(WHAT TO PRODUCE) Rewrite the lines from the one containing "emotion with pure" up to and including the one containing "can mix Canon EOS digital cameras and Cinema", substituting "color" for every "light" and leaving everything else unchanged.

>>>

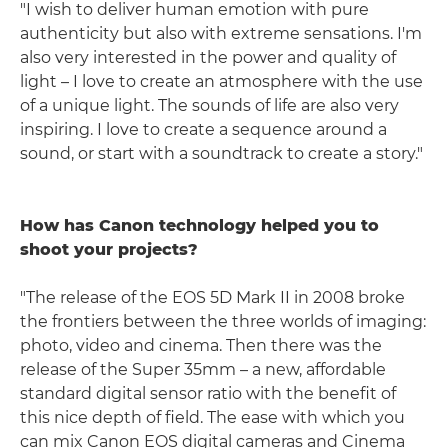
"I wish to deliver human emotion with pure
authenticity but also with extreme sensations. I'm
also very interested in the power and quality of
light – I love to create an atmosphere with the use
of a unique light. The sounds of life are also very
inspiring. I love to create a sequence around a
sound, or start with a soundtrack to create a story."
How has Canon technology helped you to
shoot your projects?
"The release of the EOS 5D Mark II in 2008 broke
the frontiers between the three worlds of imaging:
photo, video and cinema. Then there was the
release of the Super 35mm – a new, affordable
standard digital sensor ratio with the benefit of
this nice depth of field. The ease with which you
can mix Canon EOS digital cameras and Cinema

<<<
>>>

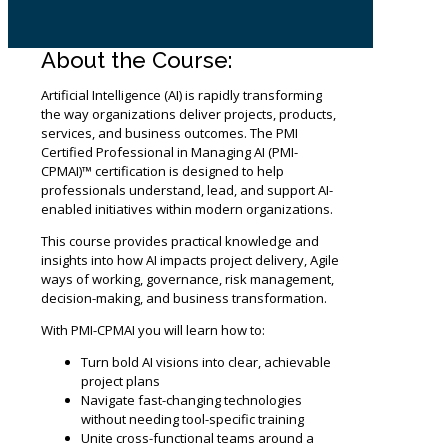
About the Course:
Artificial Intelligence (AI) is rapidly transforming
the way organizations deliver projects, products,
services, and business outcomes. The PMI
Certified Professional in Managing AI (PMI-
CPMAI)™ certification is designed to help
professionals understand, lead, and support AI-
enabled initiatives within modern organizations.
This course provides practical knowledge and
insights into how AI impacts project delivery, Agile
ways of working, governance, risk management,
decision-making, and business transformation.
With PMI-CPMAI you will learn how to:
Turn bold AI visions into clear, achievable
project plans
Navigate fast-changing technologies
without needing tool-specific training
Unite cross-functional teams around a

<<<

(RESPONSE AREA)
"I wish to deliver human emotion with pure
authenticity but also with extreme sensations. I'm
also very interested in the power and quality of
color – I love to create an atmosphere with the use
of a unique color. The sounds of life are also very
inspiring. I love to create a sequence around a
sound, or start with a soundtrack to create a story."
How has Canon technology helped you to
shoot your projects?
"The release of the EOS 5D Mark II in 2008 broke
the frontiers between the three worlds of imaging:
photo, video and cinema. Then there was the
release of the Super 35mm – a new, affordable
standard digital sensor ratio with the benefit of
this nice depth of field. The ease with which you
can mix Canon EOS digital cameras and Cinema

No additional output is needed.